Lab Notes Gems & Gemology, Summer 2019, Vol. 55, No. 2

Rough Diamond Crystal with an Unusual Coating of Fake Green “Radiation Stains”


Rough diamond with patchy green surface color.
Figure 1. This 6.49 ct rough diamond with patchy green surface color was submitted to GIA’s Carlsbad laboratory for a Colored Diamond Grading Report. Photo by Diego Sanchez.

Due to their rare occurrence and the environment required to create their color, natural green diamonds are some of the world’s most beautiful and sought-after gems. Most diamonds acquire their color from impurities or defects incorporated into the diamond lattice when the material is hundreds of kilometers deep in the earth’s mantle. But most natural green diamonds are colored by radiation damage that occurs at very shallow depths in the earth’s crust over long periods of time. Commonly accompanying this exposure to radioactive minerals and fluids are surface patches of green or brown color that gemologists call “radiation stains.” These are simply areas of extreme damage to the diamond structure caused by alpha particle radiation. Initially green, they turn brown immediately after exposure to temperatures above 500°C. These surface features indicate that a diamond has been exposed to a source of natural radiation; green stains are commonly associated with naturally colored green diamonds.

Interlocking platy crystals of chromium oxide.
Figure 2. The diamond’s patchy green coloration is caused by interlocking platy crystals of chromium oxide, visible with magnification.
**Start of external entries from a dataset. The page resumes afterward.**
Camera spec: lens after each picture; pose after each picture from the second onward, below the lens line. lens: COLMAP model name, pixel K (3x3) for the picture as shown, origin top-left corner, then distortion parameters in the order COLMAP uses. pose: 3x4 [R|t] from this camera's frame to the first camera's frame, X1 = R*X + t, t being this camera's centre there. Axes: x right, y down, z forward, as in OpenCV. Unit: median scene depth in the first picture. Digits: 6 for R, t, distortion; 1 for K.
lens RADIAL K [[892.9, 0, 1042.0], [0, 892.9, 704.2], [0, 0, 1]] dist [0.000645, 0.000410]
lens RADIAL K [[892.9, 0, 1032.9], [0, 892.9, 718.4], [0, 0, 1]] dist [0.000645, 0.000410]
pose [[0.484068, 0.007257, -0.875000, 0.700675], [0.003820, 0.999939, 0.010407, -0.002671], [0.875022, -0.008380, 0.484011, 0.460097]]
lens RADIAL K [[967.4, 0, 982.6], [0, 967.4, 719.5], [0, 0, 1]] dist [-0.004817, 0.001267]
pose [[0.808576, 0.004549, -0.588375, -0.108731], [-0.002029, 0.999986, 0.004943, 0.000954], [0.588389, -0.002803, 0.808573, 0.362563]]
Photomicrograph by Nathan Renfro; field of view 0.72 mm.
Raman spectrum of the rough diamond’s green coating shows chromium oxide peaks.
Figure 3. The Raman spectrum (514 nm laser excitation) of the rough diamond’s green coating shows clear peaks from chromium oxide (552 and 613 cm–1) as well as the underlying diamond (1332 cm–1). The specific positions of the chromium oxide peaks suggest the coating has been annealed to ~700°C (Mohammadtaheri et al., 2018).
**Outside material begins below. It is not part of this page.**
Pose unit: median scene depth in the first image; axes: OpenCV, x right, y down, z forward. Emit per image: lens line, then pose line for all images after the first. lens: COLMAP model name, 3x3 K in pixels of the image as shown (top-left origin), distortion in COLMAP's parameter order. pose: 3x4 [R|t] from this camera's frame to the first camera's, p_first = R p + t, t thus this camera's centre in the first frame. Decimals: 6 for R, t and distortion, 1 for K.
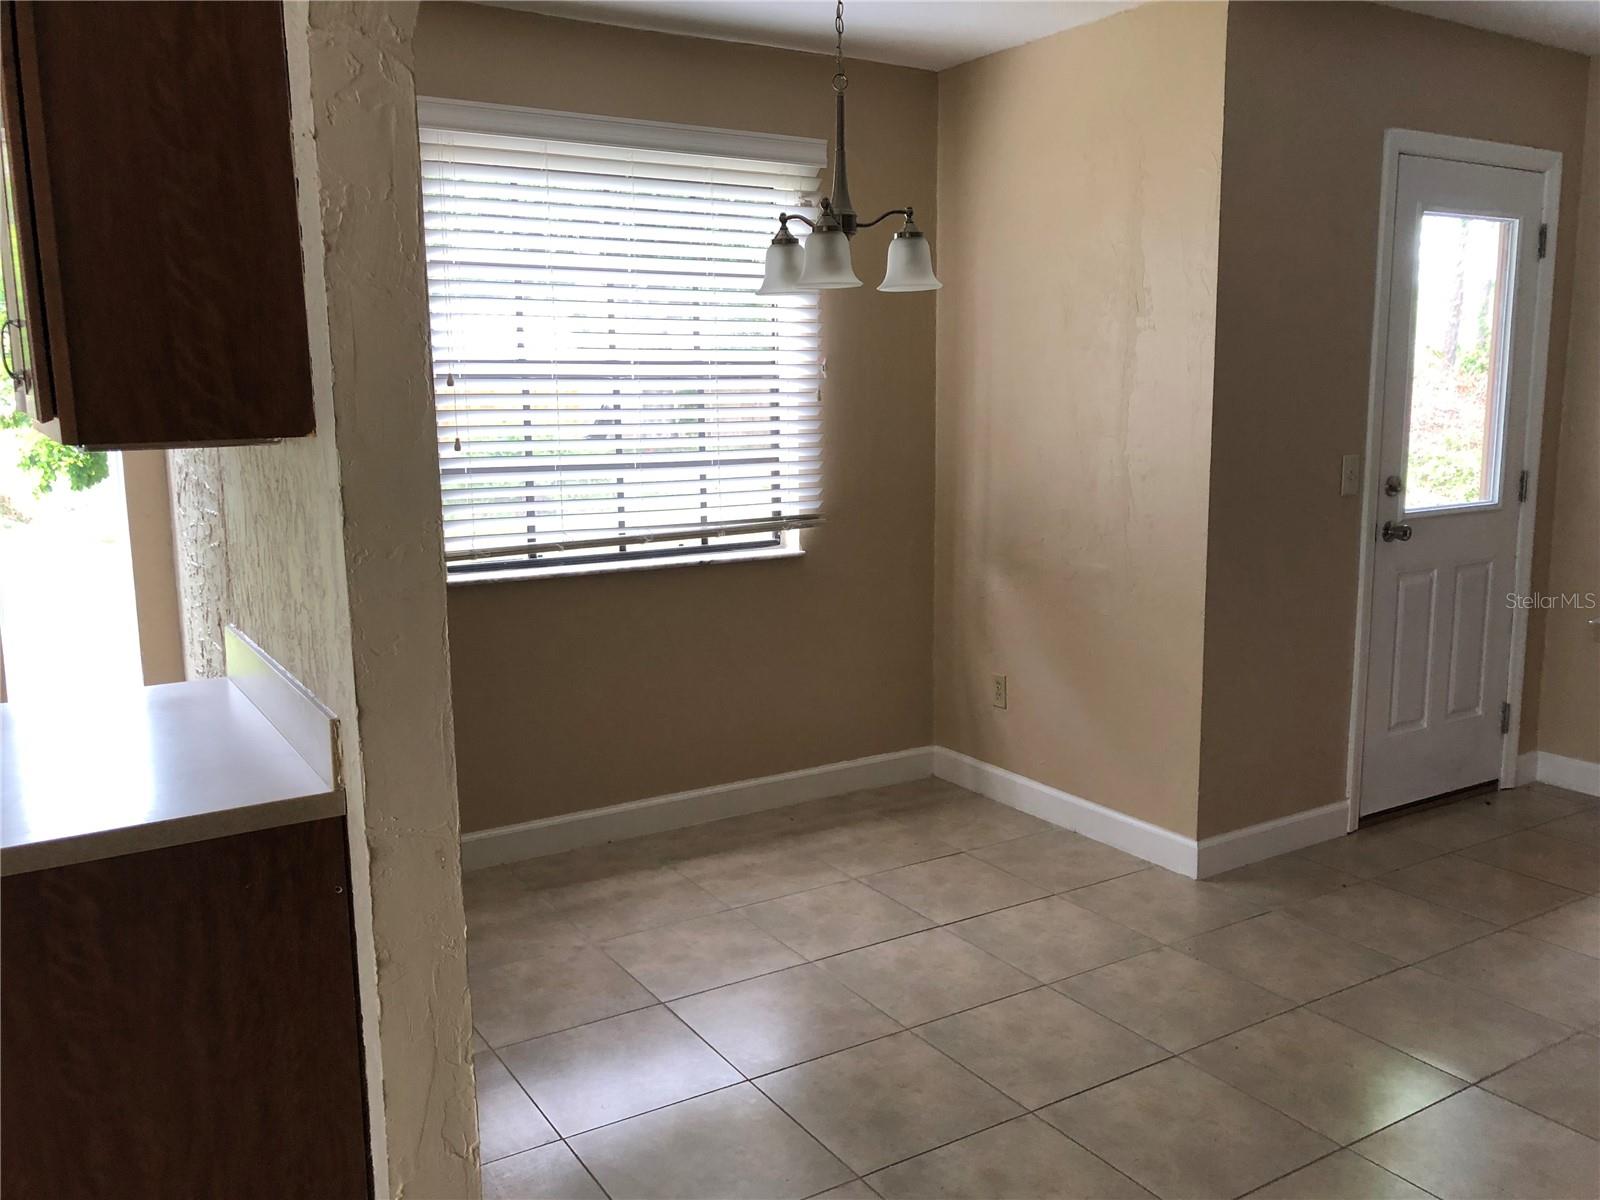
lens RADIAL K [[1337.1, 0, 861.9], [0, 1337.1, 616.6], [0, 0, 1]] dist [0.007241, 0.001074]
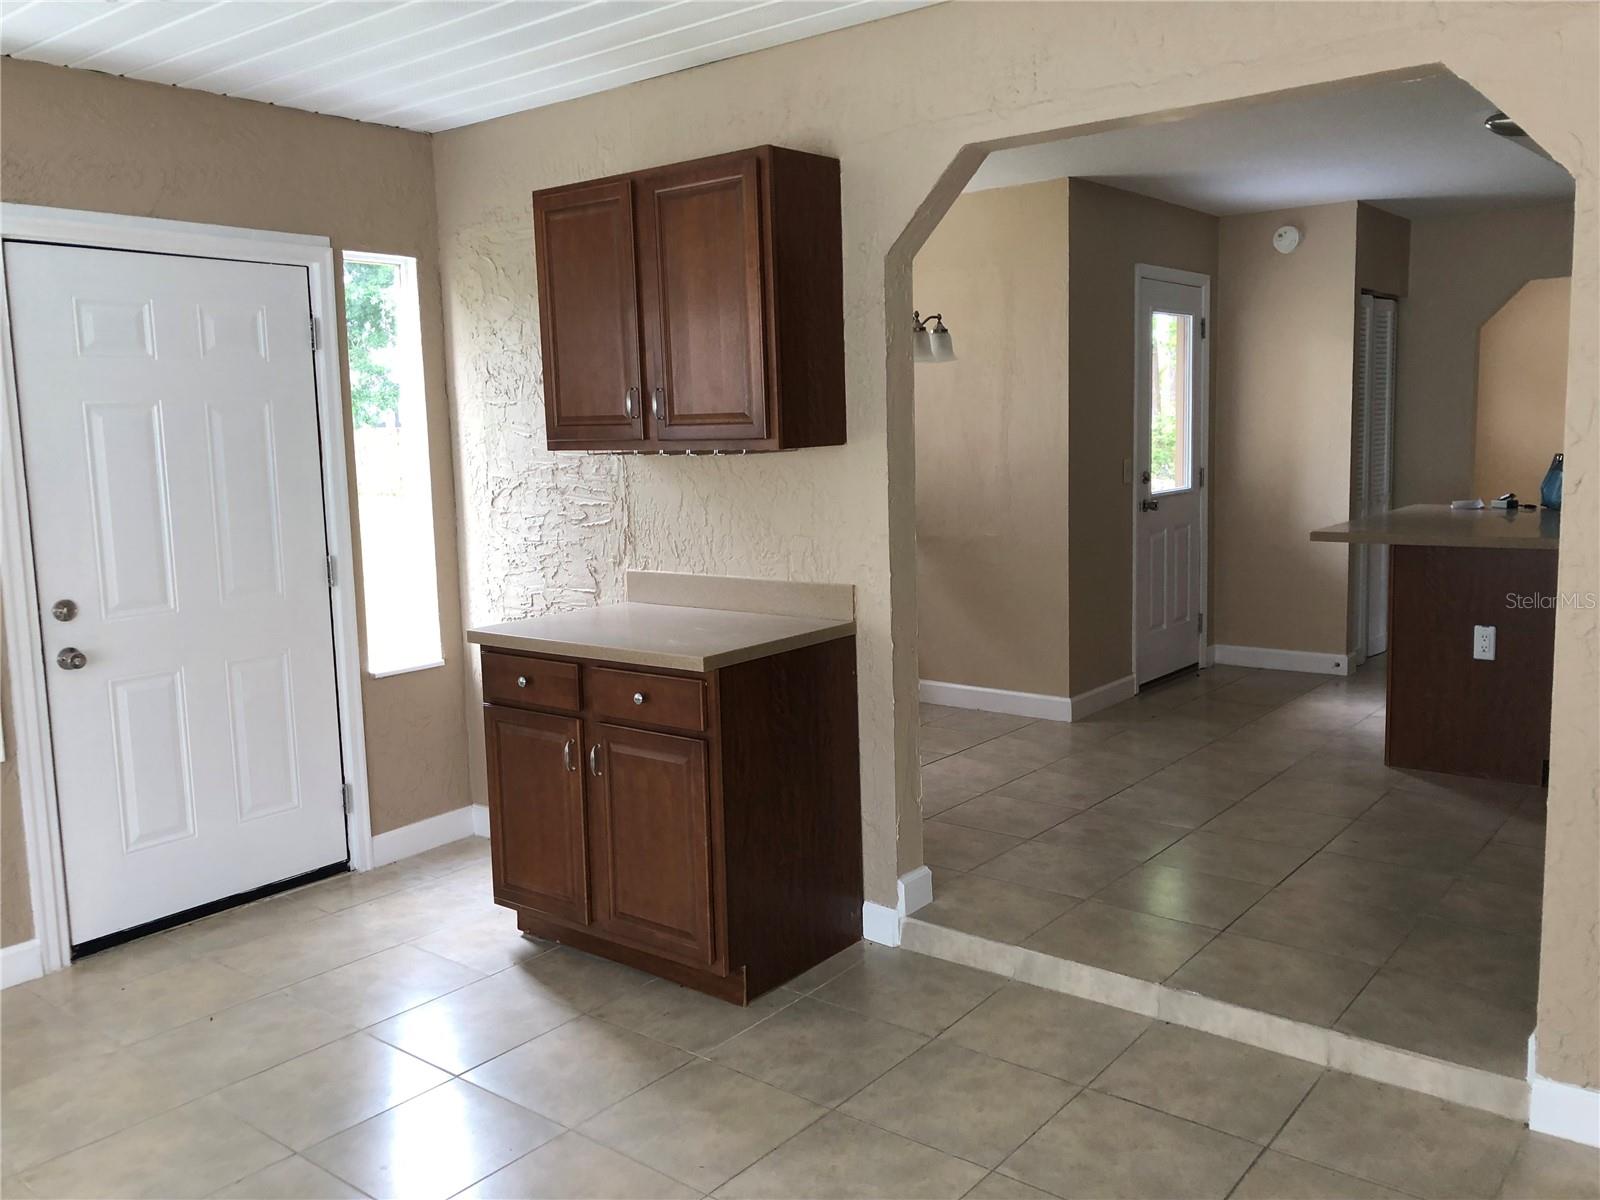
lens RADIAL K [[1309.7, 0, 803.1], [0, 1309.7, 599.6], [0, 0, 1]] dist [0.000274, 0.009782]
pose [[0.951520, -0.058242, 0.302021, -0.487802], [0.071632, 0.996870, -0.033442, 0.073470], [-0.299128, 0.053455, 0.952715, -0.384188]]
Recently, GIA’s Carlsbad laboratory examined an interesting attempt to imitate a natural green diamond when a 6.49 ct green crystal was submitted for a Colored Diamond Grading Report (figure 1). The surfaces of the resorbed octahedron were covered by uneven patches of green color. Fourier-transform infrared (FTIR) analysis revealed a typical type Ia diamond with abundant nitrogen and hydrogen impurities. However, the ultraviolet-visible (UV-Vis) spectrum was very unusual and did not show any of the bands that are produced by radiation damage in diamond (e.g., the GR1 defect). Careful examination under magnification found that the green color was not due to radiation stains, but instead to groupings of emerald-green platy crystals, ~40 μm in size, attached to the diamond surface (figure 2). Individual platy crystals could easily be flaked off using tweezers or a pointer probe, but they remained adhered to the surface under normal gem testing situations, including wiping the diamond with a stone cloth. X-ray fluorescence (XRF) analysis indicated high concentrations of chromium, and Raman analysis identified the green plates as chromium oxide (figure 3). The Raman peak positions correlated very well with chromium oxide powder that had been heated to ~700°C to produce a crystallized coating (M. Mohammadtaheri et al., “The effect of deposition parameters on the structure and mechanical properties of chromium oxide coatings deposited by reactive magnetron sputtering,” Coatings, Vol. 8, No. 3, 2018, Article No. 111). A small H1b defect present in the diamond’s FTIR spectrum supports this annealing temperature.

Most colored coatings encountered in the lab are on faceted stones and are pink, orange, red, or blue. The warmer hues are typically created by sputter-coating techniques involving metals and the colder hues by inks or other organic dyes. The use of chromium oxide powder to produce a green coating—along with annealing of the powder to produce crystallized plates that adhere to the rough surface to resemble radiation stains—represents a significant attempt to artificially reproduce the features seen on natural green diamonds. While the unique coating is easily discerned from natural green radiation stains under magnification, this stone is a strong reminder to carefully examine any green diamond, even rough crystals, in order to know exactly what you are buying.

Virginia A. Schwartz is supervisor of diamond identification, and Christopher M. Breeding is a senior research scientist, at GIA in Carlsbad, California.